- [Action item] Read the data below line by line and copy each one with "footstool" in it.

BEGIN Data for review

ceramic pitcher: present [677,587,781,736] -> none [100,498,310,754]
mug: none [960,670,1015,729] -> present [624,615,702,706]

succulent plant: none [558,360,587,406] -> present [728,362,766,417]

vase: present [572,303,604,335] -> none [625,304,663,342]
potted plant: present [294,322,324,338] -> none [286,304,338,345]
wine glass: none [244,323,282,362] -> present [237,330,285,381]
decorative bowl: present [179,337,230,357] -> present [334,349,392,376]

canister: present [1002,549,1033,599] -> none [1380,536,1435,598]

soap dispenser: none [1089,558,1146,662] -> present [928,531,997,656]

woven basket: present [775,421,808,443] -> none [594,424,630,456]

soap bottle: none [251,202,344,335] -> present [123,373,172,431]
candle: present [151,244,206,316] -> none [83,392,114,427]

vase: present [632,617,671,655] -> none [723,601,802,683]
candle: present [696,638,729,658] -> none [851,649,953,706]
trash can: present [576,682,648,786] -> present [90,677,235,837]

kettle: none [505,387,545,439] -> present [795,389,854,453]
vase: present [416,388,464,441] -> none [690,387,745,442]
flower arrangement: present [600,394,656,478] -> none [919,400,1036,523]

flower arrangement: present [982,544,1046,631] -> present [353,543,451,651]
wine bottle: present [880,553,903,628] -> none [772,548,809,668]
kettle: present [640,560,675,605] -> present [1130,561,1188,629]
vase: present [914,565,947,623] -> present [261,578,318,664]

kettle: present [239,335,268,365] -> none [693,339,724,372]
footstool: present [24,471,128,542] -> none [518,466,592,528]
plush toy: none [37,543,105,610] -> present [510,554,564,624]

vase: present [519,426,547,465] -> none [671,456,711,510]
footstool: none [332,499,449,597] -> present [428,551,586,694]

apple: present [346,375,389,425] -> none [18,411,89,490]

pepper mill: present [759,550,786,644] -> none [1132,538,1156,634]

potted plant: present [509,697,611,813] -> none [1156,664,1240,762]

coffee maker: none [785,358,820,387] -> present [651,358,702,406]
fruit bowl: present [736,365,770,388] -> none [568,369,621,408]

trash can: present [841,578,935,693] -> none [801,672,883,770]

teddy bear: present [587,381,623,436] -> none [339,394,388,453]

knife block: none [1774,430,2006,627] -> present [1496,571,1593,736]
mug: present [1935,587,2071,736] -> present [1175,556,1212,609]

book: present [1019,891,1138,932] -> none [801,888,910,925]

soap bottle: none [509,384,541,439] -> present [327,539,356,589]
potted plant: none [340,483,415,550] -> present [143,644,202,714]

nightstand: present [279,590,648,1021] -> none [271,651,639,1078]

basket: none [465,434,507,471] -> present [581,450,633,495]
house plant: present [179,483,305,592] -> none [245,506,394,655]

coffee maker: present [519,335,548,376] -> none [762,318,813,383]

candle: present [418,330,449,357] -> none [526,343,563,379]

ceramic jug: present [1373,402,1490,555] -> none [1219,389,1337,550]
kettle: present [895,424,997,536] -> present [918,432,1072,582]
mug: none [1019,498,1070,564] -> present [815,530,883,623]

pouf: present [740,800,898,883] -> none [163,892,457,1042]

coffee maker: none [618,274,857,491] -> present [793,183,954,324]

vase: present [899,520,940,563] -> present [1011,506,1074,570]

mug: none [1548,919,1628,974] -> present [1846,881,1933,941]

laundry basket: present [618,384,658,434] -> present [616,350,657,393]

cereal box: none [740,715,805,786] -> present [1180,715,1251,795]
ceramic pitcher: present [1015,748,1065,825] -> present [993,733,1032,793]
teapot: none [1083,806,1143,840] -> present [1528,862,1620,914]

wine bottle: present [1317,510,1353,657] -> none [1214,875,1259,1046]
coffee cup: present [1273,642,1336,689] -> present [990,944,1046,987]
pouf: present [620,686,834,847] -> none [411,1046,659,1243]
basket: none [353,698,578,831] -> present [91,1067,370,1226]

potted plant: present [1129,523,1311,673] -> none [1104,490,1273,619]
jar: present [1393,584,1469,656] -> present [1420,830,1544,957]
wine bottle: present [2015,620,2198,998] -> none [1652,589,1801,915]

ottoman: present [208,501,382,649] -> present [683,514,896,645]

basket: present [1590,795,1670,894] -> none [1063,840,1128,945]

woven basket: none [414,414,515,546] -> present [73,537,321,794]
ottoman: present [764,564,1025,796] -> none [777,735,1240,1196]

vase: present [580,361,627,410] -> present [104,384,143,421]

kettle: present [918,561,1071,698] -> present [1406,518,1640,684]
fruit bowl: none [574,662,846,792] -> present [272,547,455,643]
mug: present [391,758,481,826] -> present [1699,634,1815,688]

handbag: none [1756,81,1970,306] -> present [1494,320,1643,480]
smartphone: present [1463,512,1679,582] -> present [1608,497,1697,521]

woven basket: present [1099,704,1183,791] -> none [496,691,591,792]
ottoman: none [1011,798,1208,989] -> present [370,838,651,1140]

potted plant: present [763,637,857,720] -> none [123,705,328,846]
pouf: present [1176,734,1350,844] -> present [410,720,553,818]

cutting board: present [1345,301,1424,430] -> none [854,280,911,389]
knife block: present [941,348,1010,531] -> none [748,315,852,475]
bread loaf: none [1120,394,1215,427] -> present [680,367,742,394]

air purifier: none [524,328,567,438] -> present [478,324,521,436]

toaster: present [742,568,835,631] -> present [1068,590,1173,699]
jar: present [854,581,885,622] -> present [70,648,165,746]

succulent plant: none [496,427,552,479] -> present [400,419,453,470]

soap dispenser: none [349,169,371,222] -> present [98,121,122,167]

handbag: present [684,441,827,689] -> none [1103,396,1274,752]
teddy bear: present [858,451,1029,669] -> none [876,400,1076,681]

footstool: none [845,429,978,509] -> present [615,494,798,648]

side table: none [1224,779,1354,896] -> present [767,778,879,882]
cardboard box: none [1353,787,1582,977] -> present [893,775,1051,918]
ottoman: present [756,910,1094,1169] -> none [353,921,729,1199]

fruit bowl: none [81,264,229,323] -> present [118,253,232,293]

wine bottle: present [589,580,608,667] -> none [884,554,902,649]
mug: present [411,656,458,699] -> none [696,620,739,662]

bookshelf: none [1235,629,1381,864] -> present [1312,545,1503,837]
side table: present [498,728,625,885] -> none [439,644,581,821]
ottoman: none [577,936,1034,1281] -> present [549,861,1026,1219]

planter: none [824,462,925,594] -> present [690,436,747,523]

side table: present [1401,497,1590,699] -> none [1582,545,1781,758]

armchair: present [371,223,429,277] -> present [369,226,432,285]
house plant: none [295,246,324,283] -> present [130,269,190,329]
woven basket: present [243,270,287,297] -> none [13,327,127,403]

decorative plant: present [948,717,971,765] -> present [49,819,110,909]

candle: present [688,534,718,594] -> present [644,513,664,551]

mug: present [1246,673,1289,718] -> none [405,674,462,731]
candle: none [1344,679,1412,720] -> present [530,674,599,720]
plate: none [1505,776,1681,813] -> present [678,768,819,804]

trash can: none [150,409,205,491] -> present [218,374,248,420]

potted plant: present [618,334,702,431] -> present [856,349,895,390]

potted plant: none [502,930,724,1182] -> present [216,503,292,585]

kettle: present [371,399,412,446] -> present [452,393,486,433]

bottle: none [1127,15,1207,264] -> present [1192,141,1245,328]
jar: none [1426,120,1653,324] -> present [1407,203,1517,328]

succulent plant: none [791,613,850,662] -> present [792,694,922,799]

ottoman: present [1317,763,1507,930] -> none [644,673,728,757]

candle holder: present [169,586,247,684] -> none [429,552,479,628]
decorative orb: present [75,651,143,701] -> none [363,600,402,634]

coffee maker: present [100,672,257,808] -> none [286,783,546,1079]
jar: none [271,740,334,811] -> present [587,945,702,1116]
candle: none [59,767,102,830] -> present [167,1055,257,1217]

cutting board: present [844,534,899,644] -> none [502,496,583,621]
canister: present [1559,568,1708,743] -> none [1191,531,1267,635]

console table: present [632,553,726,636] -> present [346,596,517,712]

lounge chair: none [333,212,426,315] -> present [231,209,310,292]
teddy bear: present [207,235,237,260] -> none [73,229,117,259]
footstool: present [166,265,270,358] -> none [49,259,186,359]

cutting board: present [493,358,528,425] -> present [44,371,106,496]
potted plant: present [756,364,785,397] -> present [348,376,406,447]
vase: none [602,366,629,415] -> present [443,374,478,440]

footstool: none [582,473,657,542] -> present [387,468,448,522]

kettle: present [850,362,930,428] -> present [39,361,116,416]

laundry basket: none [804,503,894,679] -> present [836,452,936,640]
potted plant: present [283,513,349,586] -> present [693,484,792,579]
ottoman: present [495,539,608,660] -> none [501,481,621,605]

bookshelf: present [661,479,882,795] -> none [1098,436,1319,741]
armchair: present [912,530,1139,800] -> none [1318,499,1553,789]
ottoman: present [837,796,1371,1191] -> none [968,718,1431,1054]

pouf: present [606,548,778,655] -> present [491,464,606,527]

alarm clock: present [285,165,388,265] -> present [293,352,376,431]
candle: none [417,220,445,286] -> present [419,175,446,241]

END Data for review

- [Answer below]
footstool: present [24,471,128,542] -> none [518,466,592,528]
footstool: none [332,499,449,597] -> present [428,551,586,694]
footstool: none [845,429,978,509] -> present [615,494,798,648]
footstool: present [166,265,270,358] -> none [49,259,186,359]
footstool: none [582,473,657,542] -> present [387,468,448,522]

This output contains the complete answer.